Bullaun stone, Drummin, Co. Wicklow
Co. Wicklow |
Holy Sites & Wells
At the edge of a grazing field on a north-east facing slope in Drummin, Co. Wicklow, sits a granite boulder with a small oval hollow deliberately carved into its upper surface.
The hollow, roughly 25 by 22 centimetres across and about five centimetres deep, is the defining feature that makes this an unremarkable-looking stone something else entirely.

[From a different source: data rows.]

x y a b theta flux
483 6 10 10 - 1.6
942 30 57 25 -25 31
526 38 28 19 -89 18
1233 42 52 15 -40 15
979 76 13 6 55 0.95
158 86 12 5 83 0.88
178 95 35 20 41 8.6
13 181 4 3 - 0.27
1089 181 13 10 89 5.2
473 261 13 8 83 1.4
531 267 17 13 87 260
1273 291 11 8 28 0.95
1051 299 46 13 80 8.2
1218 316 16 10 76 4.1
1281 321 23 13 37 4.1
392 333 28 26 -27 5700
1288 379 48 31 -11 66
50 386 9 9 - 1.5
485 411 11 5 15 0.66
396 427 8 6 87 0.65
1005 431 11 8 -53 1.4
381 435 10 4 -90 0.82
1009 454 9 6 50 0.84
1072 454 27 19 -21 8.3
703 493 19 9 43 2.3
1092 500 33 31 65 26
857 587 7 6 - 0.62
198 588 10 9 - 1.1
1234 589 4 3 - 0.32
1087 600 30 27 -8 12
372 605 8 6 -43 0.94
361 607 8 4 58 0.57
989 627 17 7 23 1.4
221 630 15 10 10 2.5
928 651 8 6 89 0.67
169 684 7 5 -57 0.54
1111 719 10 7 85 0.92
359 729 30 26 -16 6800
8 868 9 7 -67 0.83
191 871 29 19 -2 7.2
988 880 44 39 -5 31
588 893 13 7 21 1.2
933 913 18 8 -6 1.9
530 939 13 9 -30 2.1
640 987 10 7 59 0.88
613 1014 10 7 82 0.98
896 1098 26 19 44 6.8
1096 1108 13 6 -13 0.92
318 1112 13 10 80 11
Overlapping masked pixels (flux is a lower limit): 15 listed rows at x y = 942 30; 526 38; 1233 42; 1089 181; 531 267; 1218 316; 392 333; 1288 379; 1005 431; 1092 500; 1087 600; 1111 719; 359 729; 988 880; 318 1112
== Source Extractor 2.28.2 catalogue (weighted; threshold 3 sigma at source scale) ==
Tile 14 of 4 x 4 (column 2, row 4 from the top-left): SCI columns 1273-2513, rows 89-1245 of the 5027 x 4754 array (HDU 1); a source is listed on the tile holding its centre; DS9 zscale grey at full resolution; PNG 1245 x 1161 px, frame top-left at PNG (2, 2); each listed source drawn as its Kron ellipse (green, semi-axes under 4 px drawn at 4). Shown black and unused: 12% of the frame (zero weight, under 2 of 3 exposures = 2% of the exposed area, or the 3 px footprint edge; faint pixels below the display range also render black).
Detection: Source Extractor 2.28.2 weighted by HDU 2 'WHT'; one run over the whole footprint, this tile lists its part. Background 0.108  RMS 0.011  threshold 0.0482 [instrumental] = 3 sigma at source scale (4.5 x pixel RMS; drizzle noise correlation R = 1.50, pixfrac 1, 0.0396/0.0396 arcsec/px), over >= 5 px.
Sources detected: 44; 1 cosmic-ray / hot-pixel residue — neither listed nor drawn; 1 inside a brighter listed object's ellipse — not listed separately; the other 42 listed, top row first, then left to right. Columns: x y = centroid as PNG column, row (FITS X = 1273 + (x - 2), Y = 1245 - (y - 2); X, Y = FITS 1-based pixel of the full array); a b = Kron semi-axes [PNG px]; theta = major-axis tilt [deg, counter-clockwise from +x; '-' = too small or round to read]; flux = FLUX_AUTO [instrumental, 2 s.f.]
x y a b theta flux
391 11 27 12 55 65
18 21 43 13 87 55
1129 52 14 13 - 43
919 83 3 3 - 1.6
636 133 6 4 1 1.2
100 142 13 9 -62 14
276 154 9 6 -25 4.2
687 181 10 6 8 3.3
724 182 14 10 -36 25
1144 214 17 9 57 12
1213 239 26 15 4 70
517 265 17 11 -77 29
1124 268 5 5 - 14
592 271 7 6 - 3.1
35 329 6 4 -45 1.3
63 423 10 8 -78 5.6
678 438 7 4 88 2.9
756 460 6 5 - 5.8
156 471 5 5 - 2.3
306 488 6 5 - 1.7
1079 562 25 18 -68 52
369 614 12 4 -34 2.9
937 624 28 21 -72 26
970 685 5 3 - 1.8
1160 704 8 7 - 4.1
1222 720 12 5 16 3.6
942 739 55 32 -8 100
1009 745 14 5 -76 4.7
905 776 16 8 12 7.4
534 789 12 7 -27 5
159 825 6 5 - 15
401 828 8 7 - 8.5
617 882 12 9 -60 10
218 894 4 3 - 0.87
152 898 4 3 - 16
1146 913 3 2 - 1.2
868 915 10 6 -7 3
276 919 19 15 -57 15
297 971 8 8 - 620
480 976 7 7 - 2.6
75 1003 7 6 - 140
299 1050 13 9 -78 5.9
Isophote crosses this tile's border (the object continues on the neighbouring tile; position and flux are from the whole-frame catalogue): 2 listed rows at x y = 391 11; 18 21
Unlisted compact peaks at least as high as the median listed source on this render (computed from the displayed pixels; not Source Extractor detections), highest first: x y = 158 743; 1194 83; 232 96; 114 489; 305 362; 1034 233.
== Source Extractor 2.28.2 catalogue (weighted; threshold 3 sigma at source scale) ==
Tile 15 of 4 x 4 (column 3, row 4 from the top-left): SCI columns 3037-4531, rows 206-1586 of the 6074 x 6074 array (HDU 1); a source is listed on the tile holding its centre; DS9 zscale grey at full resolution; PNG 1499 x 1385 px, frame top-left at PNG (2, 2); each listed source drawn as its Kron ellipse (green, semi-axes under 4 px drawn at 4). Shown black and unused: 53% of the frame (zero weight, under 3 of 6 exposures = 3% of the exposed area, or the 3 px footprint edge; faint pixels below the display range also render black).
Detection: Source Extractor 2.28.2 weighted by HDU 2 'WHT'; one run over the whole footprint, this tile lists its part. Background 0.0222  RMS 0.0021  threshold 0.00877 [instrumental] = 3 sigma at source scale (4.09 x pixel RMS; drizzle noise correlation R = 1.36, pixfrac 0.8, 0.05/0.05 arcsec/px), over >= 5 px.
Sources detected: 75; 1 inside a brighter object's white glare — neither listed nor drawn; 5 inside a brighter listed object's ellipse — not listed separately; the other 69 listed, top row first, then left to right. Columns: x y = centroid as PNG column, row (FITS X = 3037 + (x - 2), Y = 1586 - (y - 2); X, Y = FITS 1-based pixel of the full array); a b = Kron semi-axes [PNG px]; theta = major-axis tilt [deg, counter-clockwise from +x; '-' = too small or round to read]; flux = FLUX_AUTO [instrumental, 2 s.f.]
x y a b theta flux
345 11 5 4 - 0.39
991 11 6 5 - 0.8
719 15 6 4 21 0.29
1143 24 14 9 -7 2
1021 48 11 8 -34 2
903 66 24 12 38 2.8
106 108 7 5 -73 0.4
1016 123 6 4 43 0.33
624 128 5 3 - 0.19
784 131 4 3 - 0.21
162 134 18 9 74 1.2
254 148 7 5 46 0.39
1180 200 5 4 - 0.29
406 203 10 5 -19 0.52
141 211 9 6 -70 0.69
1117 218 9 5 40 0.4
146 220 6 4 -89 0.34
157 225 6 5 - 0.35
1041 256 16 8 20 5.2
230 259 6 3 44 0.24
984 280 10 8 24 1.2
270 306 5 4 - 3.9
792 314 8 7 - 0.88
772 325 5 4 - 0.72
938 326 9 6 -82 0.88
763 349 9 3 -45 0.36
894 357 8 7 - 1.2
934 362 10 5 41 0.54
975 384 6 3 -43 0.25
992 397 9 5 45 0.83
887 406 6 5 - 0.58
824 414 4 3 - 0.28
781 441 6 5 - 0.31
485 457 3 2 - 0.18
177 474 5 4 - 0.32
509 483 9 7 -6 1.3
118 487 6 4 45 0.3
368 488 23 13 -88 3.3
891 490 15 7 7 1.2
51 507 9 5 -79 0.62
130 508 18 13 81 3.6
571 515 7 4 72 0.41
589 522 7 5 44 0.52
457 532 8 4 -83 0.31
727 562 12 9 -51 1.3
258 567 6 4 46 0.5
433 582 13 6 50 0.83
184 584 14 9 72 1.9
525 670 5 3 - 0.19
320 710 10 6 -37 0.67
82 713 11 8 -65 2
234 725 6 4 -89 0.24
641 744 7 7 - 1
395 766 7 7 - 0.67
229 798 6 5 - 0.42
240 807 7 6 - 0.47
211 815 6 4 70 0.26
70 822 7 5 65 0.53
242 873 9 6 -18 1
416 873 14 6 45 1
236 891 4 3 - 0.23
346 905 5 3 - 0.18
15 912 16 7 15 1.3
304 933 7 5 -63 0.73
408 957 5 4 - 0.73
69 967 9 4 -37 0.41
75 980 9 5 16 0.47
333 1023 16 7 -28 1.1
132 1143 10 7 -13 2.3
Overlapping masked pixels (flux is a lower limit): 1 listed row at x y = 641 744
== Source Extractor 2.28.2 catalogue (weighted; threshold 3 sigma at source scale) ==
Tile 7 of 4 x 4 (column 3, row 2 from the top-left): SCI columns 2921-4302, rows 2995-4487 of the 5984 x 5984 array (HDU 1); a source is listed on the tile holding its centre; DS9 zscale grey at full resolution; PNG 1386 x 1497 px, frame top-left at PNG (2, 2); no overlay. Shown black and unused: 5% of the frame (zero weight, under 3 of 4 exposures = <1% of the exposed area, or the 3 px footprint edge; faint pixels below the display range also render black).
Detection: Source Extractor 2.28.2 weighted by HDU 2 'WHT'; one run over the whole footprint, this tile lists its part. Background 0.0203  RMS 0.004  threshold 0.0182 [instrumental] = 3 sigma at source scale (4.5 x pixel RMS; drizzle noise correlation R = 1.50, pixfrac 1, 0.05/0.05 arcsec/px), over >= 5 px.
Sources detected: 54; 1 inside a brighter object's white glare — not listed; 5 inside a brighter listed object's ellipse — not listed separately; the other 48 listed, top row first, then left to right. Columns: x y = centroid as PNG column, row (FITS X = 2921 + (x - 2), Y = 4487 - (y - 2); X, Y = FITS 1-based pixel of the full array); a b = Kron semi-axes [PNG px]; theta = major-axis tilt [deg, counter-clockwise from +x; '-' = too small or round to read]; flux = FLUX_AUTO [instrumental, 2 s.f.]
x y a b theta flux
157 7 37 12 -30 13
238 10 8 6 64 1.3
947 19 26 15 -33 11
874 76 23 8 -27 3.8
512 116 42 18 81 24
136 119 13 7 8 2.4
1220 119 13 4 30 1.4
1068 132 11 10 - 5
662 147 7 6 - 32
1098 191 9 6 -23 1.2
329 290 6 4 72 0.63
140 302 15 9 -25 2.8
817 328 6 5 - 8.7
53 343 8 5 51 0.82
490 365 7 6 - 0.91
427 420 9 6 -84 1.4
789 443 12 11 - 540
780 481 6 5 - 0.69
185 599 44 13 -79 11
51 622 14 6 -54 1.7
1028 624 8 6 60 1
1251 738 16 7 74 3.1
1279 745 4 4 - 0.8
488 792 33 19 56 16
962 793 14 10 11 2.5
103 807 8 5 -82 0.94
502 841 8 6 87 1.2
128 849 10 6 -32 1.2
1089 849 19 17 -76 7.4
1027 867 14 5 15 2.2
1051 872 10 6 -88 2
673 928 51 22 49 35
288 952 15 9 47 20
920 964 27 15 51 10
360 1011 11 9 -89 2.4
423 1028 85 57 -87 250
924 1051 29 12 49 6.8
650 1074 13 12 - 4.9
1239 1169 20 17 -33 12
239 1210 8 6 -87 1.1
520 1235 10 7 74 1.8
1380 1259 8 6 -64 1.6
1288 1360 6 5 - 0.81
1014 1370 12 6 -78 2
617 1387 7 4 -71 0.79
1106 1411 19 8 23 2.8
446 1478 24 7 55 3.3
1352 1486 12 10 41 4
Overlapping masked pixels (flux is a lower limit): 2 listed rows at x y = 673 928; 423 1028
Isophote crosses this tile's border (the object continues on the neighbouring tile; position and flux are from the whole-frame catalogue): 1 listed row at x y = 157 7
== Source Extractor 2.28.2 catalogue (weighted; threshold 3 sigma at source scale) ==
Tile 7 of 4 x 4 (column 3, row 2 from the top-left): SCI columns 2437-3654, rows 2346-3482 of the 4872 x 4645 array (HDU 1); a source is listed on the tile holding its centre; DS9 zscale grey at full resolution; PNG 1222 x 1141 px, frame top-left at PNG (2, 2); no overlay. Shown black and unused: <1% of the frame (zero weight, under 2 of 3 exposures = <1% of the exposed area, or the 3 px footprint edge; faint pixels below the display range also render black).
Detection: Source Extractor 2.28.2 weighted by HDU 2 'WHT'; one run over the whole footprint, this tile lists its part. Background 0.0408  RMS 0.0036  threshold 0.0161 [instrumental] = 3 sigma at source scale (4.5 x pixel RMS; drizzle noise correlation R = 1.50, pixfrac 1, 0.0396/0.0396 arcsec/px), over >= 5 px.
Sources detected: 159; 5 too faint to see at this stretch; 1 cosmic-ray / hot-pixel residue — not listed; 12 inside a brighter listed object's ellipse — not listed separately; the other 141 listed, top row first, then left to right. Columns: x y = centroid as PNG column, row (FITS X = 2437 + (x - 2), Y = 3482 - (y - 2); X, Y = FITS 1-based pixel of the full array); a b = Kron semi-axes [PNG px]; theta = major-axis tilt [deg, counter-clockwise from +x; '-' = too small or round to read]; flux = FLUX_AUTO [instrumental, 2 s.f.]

Bullaun stones are boulders, usually granite, into which one or more cup-shaped basins have been ground or pecked, almost certainly by human hands. They appear across Ireland in considerable numbers, often near early medieval ecclesiastical sites, though their precise purpose remains genuinely uncertain. Some were likely used for grinding, others are associated with folk cures and votive practice, with rainwater collecting in the basins considered to have curative properties. The Drummin example measures 1.1 metres by 0.7 metres and stands around 0.6 metres high, a solid, low-slung stone that would be easy to walk past without a second glance. Its current position on the field margin is almost certainly not original; it was most likely shunted aside during agricultural clearance of the adjacent ground, which is a common fate for these stones and one that severs whatever spatial relationship they once had with a nearby site or feature.